■ **Data extract**:
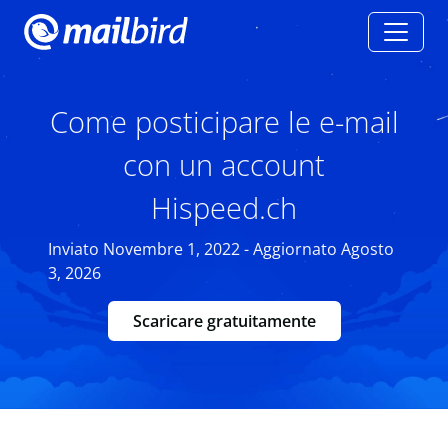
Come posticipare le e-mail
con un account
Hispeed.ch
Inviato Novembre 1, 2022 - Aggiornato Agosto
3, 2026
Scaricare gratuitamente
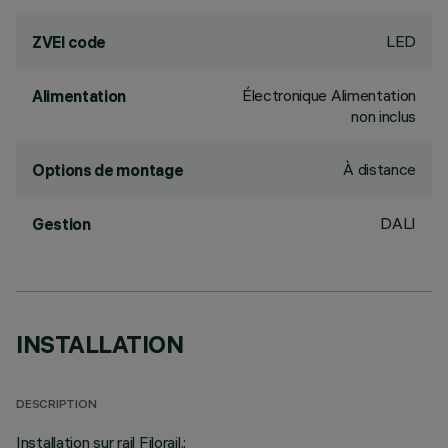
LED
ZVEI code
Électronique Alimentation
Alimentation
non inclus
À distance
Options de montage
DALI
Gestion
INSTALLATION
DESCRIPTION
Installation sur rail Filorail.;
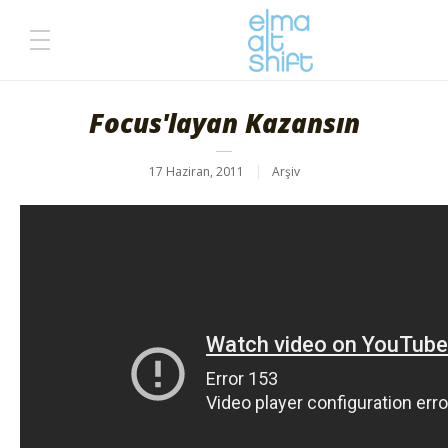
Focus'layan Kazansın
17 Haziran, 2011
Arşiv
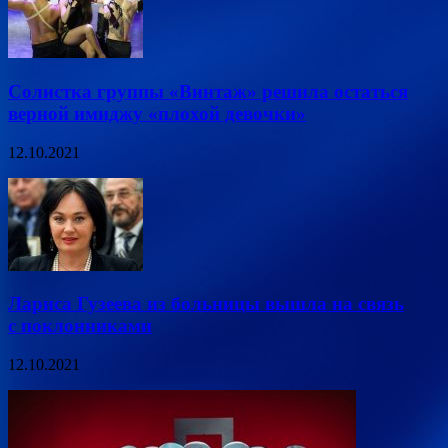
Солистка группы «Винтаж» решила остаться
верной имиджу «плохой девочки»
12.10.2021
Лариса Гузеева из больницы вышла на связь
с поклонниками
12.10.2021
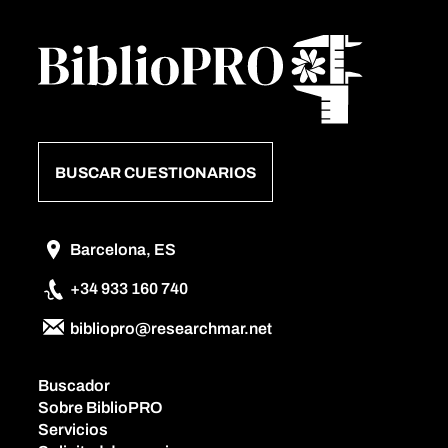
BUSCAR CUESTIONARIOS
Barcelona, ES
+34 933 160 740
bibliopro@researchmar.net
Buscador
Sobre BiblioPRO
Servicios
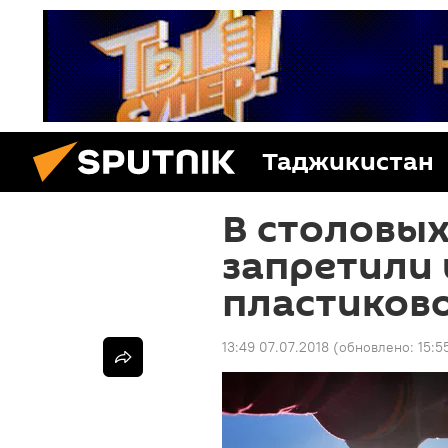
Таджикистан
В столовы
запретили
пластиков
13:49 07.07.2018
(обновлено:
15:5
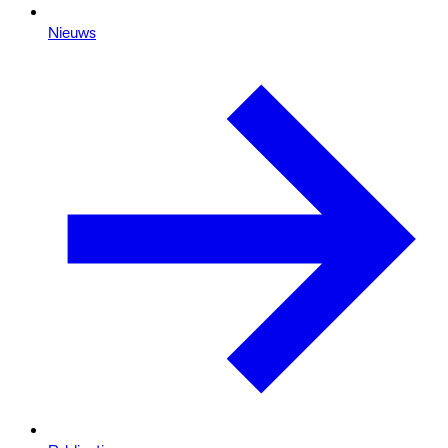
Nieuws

■ **Task item**:
Apart from the images, everything in the records must be repeated exactly.

■ **Exercise output**:
Come posticipare le e-mail
con un account
Hispeed.ch
Inviato Novembre 1, 2022 - Aggiornato Agosto
3, 2026
Scaricare gratuitamente
LED
ZVEI code
Électronique Alimentation
Alimentation
non inclus
À distance
Options de montage
DALI
Gestion
INSTALLATION
DESCRIPTION
Installation sur rail Filorail.;
Focus'layan Kazansın
17 Haziran, 2011
Arşiv
Солистка группы «Винтаж» решила остаться
верной имиджу «плохой девочки»
12.10.2021
Лариса Гузеева из больницы вышла на связь
с поклонниками
12.10.2021
BUSCAR CUESTIONARIOS
Barcelona, ES
+34 933 160 740
bibliopro@researchmar.net
Buscador
Sobre BiblioPRO
Servicios
Таджикистан
В столовы
запретили
пластиков
13:49 07.07.2018
(обновлено:
15:5
Nieuws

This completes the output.